The truth is that our parliamentarians have presided over a huge shift in the perks culture in our workplaces over two decades. They have ushered in our useless systems of centralised targets and delusory efficiency – which have long since excised padded expenses from our national life – but never quite applied that to their own lives.
So the central question at the heart of all this is not so much why MPs believed themselves immune, but why is our parliamentary system so appallingly bad at looking ahead.
Even when it must have been obvious what would happen, what would be revealed, and what people would think – our political machines took no action. In short, why do we have a presiding institution which is quite so bad at planning?
One reason has to be the shape of Parliament. Its propensity to give absolute power to those who win the slenderest majority has always had a blurring effect on its occupants. The two skills encouraged in parliamentarians are: (a) How to do absolutely nothing about a quite obvious trend for decades in a row, and (b) How to ride roughshod over the opposition when you change your mind.
But that doesn’t seem quite enough of an explanation. The terrifying blindness of parliament seems me to be a side-effect of over-centralised power.
They have no political or constitutional requirement to look beyond the walls of their ivory tower, at least beyond the three-fold institutions that rule on our behalf – Westminster, Whitehall and the City.
They have no need to inform themselves how the world actually works, beyond their symbolic parliamentary excursions around the world. They have no great desire to keep in touch with shifts in people’s thinking, and of course they couldn’t see people’s likely reaction to their widescreen TVs clearly enough.

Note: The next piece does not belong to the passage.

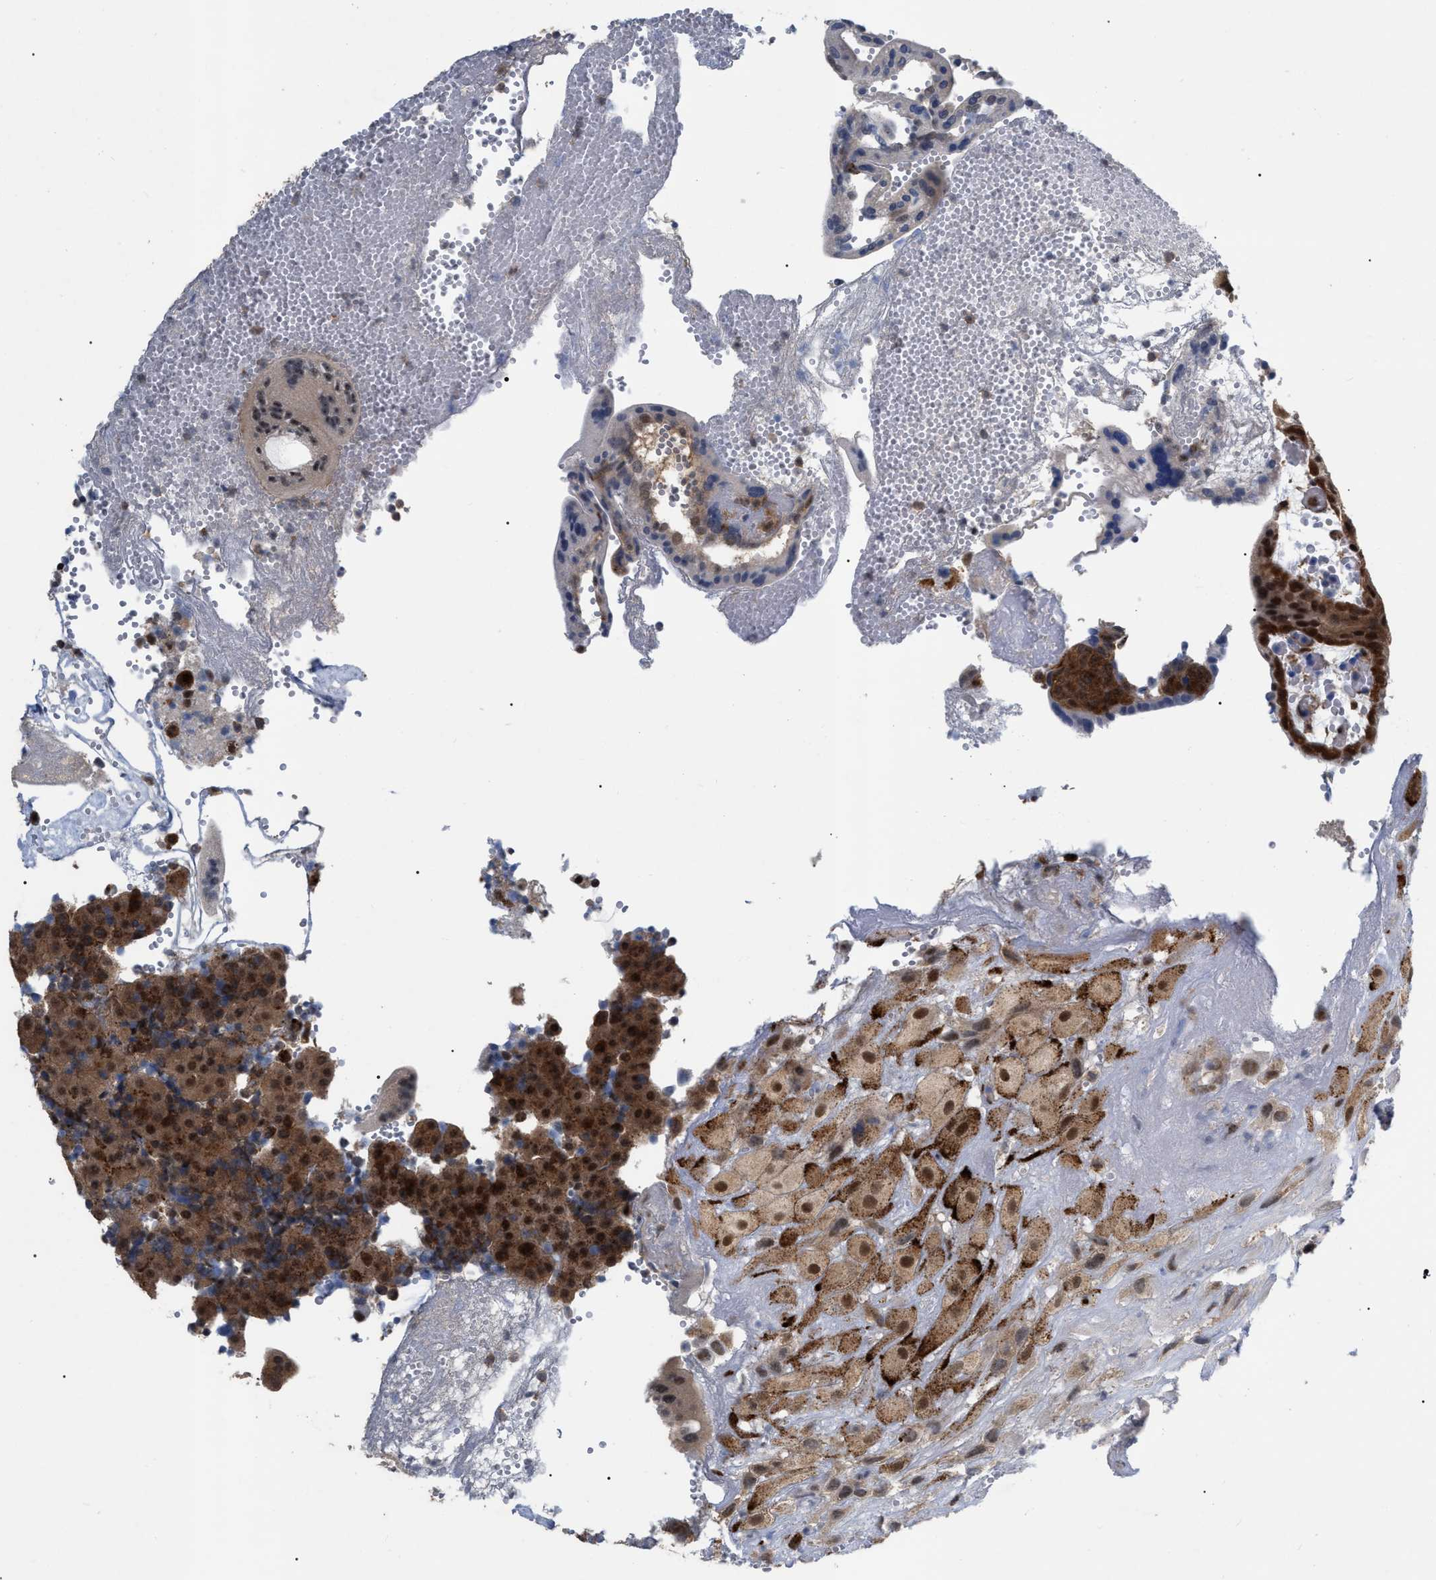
{"staining": {"intensity": "moderate", "quantity": ">75%", "location": "cytoplasmic/membranous,nuclear"}, "tissue": "placenta", "cell_type": "Decidual cells", "image_type": "normal", "snomed": [{"axis": "morphology", "description": "Normal tissue, NOS"}, {"axis": "topography", "description": "Placenta"}], "caption": "Placenta stained with DAB immunohistochemistry (IHC) reveals medium levels of moderate cytoplasmic/membranous,nuclear staining in about >75% of decidual cells.", "gene": "UPF1", "patient": {"sex": "female", "age": 18}}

What is terrifying about Troughgate is not so much the vision of greed – and let’s not forget that we need our elected representatives to live in two places at once – but their abject failure to see the world as it is, and their miserable failure therefore to plan. Even when their own futures were on the line.
I’m reminded what MP Richard Bacon said about the propensity of government IT projects to hurtle towards disaster in the same way. “In the public sector," he said, "you get this willingness to grind onwards towards the abyss.”
I suppose it might be possible to argue that you can do planning from the centre, using the screeds of data that pours out of the universities and research centres. Stalin certainly thought so.
But the lessons of targets over the past decade is that the data is rarely accurate – Goodhart’s Law suggests that it will never be so if it is used to control people. And even when it is accurate it requires some sense of life at local level to make sense of it, to work out what causes what.
That is, in the end, why planning is never very effective when it is done from ivory towers. The scary vision of just how hopeless our elected representatives are at planning, even in their own interests, seems to me to be another nail in the coffin of our miserable ineffectual centralised systems.
But then, I would think that, wouldn’t I.